YOUR TASK> Copy every line below word for word, leaving out the pictures.

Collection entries
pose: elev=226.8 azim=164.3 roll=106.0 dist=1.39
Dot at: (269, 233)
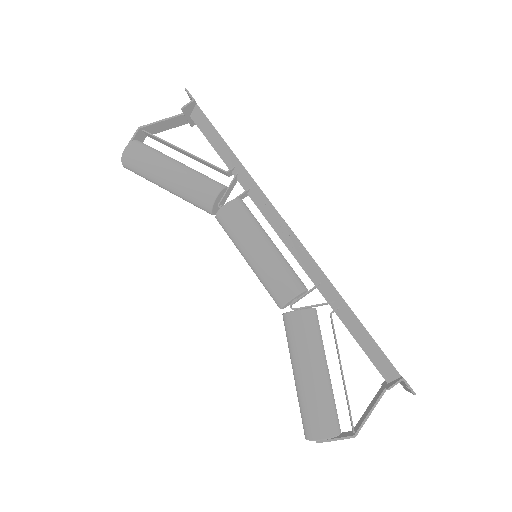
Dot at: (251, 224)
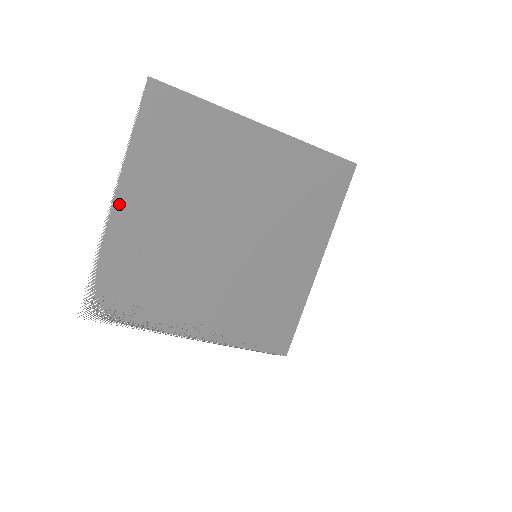
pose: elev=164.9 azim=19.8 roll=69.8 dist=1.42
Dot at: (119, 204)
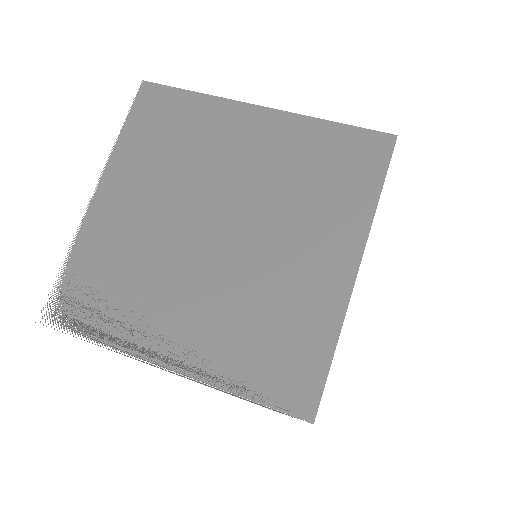
Dot at: (100, 196)
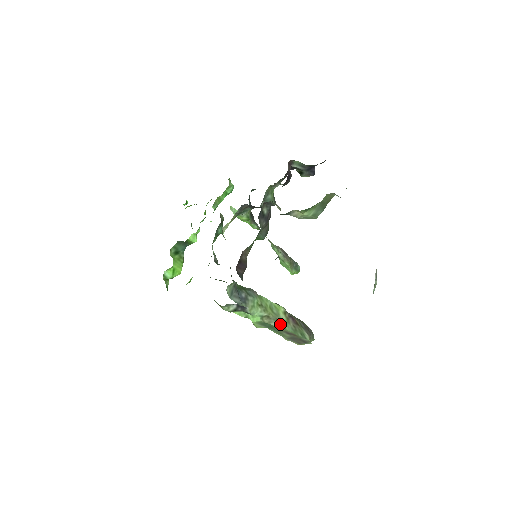
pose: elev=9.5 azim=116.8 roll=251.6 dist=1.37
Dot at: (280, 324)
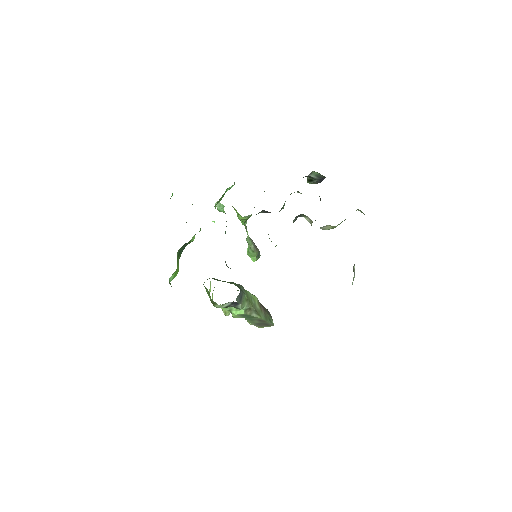
Dot at: (258, 314)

OUTPUT>
pose: elev=226.8 azim=164.3 roll=106.0 dist=1.39
Dot at: (269, 233)
Dot at: (251, 224)
pose: elev=164.9 azim=19.8 roll=69.8 dist=1.42
Dot at: (119, 204)
Dot at: (100, 196)
pose: elev=9.5 azim=116.8 roll=251.6 dist=1.37
Dot at: (280, 324)
Dot at: (258, 314)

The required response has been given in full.